Harga signifikant value sebesar 0,41 menunjukkan bahwa koefisien korelasi antara pengalaman kerja dengan gaya mengajar adalah signifikan. Dengan demikian terdapat hubungan yang berarti antara pengalaman kerja dengan gaya mengajar instruktur di BLK Jogjakarta. Oleh karena itulah, dalam perekrutan instruktur, pengalaman kerja seorang instruktur menjadi aspek yang harus diperhatikan oleh pihak BLK Jogjakarta. Hal ini sejalan dengan teori yang dikemukakan oleh Maryoto (1987:48) yang menyatakan bahwa suatu perusahaan akan cenderung memilih pelamar yang sudah berpengalaman daripada yang tidak berpengalaman karena mereka yang berpengalaman dipandang lebih mampu dalam melaksanakan tugas yang nantinya akan dikerjakan. Instruktur yang berpengalaman akan dipandang lebih mampu menciptakan suasana kelas yang harmonis dalam proses latihan dibandingkan dengan instruktur yang kurang berpengalaman. Hal ini berarti dengan pengalaman kerja yang tinggi, instruktur mampu meningkatkan kualitas dan kemampuan mengajarnya sehingga dapat mengoptimalkan gaya mengajar instruktur tersebut dalam setiap proses belajar dan berlatih yang diselenggarakan pada waktu itu. Hal serupa juga dikemukakan oleh Yuniarti. Penelitian tersebut menyimpulkan bahwa ada hubungan yang positif dan signifikan antara pengalaman kerja dengan keterampilan mengajar guru. Pengalaman kerja akan mempengaruhi keterampilan mengajar guru. Guru yang berpengalaman akan dipandang lebih mampu dan produktif dibandingkan guru yang kurang

berpengalaman. Hal ini berarti dengan pengalaman kerja yang tinggi, maka guru dapat menyelesaikan pekerjaannya dengan efisien dan efektif serta kualitas dan kemampuan kerja menjadi bertambah dan bekembang. Semakin lama guru bekerja akan lebih terampil dalam mengajar sehingga mendapatkan hasil kerja yang tinggi.

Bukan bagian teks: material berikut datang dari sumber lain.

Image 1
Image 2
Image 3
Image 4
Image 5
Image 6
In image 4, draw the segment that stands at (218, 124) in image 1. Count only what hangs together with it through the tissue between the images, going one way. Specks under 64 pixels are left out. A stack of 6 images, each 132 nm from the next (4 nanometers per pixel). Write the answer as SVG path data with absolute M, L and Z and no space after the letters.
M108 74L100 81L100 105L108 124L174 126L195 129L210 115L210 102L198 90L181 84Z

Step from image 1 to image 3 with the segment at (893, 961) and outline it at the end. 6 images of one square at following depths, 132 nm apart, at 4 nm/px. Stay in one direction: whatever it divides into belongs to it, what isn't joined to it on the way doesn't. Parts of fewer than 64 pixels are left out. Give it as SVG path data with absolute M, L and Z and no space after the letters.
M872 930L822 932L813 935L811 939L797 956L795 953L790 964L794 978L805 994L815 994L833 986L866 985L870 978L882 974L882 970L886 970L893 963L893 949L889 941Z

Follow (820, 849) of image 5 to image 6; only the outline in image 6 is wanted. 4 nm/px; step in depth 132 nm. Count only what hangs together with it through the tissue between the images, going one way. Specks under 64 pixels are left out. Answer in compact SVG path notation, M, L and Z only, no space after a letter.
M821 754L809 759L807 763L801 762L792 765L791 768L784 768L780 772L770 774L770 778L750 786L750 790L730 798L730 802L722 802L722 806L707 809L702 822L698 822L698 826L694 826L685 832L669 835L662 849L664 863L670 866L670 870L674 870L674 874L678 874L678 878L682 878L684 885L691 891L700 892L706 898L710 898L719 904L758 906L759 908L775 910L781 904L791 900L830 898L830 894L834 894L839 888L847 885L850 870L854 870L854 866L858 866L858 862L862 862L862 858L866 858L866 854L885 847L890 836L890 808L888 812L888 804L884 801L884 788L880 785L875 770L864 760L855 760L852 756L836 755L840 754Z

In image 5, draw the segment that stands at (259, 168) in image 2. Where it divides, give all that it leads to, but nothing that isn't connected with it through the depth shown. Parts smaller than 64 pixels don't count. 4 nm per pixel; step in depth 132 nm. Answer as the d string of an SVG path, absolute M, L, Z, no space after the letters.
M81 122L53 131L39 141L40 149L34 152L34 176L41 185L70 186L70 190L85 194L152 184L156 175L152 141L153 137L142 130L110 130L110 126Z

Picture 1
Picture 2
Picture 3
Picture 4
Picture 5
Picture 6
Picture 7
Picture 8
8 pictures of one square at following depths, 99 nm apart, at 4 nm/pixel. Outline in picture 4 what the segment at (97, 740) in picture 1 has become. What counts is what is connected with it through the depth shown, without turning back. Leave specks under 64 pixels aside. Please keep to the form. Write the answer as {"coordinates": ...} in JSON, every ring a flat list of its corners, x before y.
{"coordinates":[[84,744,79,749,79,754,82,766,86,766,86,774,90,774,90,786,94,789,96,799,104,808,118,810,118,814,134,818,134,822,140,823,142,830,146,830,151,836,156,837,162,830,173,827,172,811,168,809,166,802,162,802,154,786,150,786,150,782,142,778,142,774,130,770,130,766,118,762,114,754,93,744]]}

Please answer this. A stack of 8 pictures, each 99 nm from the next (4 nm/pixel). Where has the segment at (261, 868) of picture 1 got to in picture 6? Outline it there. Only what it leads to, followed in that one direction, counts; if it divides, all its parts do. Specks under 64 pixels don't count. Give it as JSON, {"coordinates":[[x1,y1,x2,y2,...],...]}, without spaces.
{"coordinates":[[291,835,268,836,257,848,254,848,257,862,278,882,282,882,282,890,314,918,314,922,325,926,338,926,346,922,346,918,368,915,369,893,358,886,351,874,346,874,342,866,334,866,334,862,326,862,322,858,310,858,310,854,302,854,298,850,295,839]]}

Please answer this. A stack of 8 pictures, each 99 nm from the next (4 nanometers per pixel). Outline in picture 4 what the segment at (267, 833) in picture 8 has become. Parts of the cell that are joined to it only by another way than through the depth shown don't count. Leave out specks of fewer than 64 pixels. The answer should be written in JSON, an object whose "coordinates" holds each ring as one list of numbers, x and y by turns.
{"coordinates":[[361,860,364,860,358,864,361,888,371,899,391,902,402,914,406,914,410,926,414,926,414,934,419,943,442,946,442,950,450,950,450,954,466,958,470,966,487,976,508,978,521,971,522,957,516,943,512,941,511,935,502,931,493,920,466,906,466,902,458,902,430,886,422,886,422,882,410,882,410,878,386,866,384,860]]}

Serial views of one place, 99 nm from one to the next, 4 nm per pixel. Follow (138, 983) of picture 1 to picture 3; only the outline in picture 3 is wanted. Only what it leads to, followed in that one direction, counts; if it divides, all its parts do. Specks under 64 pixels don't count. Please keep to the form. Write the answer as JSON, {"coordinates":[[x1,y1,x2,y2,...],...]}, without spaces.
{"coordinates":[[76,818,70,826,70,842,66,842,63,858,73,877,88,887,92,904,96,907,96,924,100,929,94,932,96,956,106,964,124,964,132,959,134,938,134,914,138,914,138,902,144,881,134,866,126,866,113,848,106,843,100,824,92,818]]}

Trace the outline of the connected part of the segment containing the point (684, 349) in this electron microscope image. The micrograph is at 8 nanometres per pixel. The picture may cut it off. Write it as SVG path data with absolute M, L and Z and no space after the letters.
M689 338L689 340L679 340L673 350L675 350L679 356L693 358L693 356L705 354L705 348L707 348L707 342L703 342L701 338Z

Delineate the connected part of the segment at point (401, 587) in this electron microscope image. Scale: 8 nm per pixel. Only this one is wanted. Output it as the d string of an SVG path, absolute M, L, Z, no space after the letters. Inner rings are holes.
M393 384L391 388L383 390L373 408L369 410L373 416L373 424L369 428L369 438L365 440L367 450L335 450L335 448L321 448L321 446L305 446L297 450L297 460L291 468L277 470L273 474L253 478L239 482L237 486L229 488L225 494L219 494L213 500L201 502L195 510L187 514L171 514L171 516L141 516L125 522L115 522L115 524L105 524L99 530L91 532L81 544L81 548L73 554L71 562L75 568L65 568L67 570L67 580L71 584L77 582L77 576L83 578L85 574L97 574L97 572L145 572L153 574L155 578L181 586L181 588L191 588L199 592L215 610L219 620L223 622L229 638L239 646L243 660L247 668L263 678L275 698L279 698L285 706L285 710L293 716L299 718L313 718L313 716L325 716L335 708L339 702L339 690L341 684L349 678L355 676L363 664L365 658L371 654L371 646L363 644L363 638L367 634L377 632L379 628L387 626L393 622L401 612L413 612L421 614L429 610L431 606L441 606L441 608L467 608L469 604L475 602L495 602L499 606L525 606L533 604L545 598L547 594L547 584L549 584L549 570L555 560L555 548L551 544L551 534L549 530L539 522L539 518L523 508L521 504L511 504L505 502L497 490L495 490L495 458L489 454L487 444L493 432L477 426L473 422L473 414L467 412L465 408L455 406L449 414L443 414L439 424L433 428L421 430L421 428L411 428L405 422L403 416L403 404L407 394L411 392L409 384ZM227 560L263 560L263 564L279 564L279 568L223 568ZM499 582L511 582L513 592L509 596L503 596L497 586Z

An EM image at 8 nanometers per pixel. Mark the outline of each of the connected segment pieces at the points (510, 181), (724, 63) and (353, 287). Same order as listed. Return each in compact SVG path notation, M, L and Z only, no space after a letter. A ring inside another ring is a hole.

Berdasarkan tabel indeks dan interpretasi korelasi, hubungan antara pengalaman kerja dengan gaya mengajar instruktur mempunyai hubungan yang rendah. Koefisien korelasi antara fasilitas kerja dengan gaya mengajar instruktur adalah 0,299 termasuk dalam kategori rendah. Hal ini disebabkan semakin lama instruktur bekerja maka instruktur tersebut juga akan semakin berkutat dengan rutinitas kegiatan belajar-mengajar dalam kelas prakteknya. Frekuensi rutinitas yang tinggi dan kegiatan mengajar yang itu-itu saja tanpa diiringi dengan variasi-variasi dalam mengajar akan menciptakan tingkat kejenuhan dalam mengajar pada diri instuktur tersebut. Hal ini sejalan dengan teori yang dikemukakan oleh Simanjuntak (1985:34) yang menyatakan bahwa keterampilan yang dikerjakan berulang-ulang akan menjadi gerakan yang otomatis dan menjadi suatu kebiasaan sehingga keterampilan yang dimiliki akan menurun sampai tingkat yang paling minimal. Instruktur tersebut pun akan mengalami kebosanan dan mencapai titik kejenuhan dalam mengajar sehingga instruktur tersebut tidak bisa lagi kreatif dalam mengembangkan gaya mengajarnya.